4. But the number of calamities which everywhere fell upon the nation at that time; the extreme misfortunes to which the inhabitants of Judea were especially subjected, the thousands of men, as well as women and children, that perished by the sword, by famine, and by other forms of death innumerable — all these things, as well as the many great sieges which were carried on against the cities of Judea, and the excessive sufferings endured by those that fled to Jerusalem itself, as to a city of perfect safety, and finally the general course of the whole war, as well as its particular occurrences in detail, and how at last the abomination of desolation, proclaimed by the prophets [Daniel 9:27] stood in the very temple of God, so celebrated of old, the temple which was now awaiting its total and final destruction by fire — all these things any one that wishes may find accurately described in the history written by Josephus (Eusebius HE 3.5.4)
I’ve included that last bit because of Eusebius’ claim, not only that the prophecy from Daniel 9.27 referred to the destruction of the temple by fire, but that you can find this in Josephus. Now, of course Josephus describes the destruction of the temple by fire in his work, and a Christian interpreter like Eusebius might well understand this to be a description of the fulfillment of Daniel’s prophecy, but Josephus does not explicitly connect the destruction of the temple by fire to Daniel’s prophecy about the abomination of desolation, as one might well understand Eusebius to be claiming.

The reason this is pertinent to the current discussion is that Pseudo-Hegesippus has Josephus (not the narrator of the Excidio, but Josephus the character within the narrative) give a speech in which he explicitly identifies the destruction of the temple by fire with Daniel’s prophecy about the abomination of desolation. What gave him the idea to do this?

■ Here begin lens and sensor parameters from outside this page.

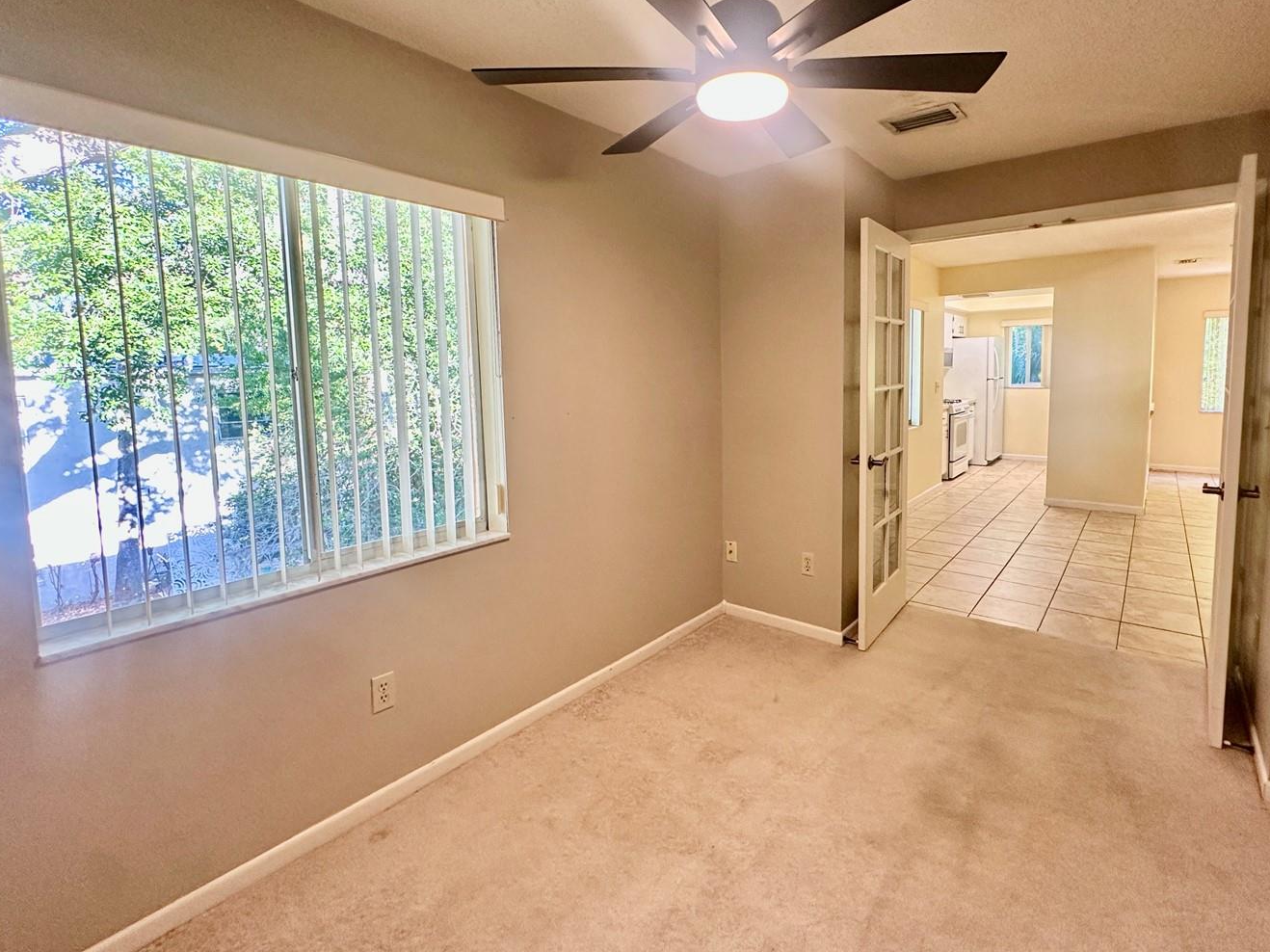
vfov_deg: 74.4
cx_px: 686
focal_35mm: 17
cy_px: 420
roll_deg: +0.1
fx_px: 624
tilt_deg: -4.7
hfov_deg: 90.9
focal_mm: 2.22
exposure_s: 1/120
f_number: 2.2
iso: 250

Iosephus wept at this, he beseeched Iohannes, he lamented the condition of the country, he entreated with tearful speech, he called upon him as a fellow citizen although more stubborn than the rest, he bore witness that by the grace of omnipotent god he would be safe with his men, if only he would cease to arouse the Roman military to the overthrow of the city. When he was unable to prevail upon him: "It is not a wonder," he said, "Iohannes, if you persist all the way to the destruction of the city, since divine aid has already abandoned it. But it is a wonder that you do not believe it is about to be destroyed, since you may read the prophetic books, in which the destruction of our country has been announced to you and the restored greatness again destroyed by the Roman army. For what else does Daniel shout? He prophesized not indeed what had already been done but what would happen. What is the abomination of devastation which he proclaimed would be by the coming Romans, unless it is that which now threatens? What is that prophecy, which has been often recalled by us announced by god on high, that the city would be utterly destroyed at that time, when its fellow tribesmen will have been killed by the hands of the citizens, unless that which we see now being fulfilled? And perhaps, because it no longer pleases for the temple polluted with forbidden blood to be defended, it pleases that it be cleansed by fire.” (Excidio 5.31).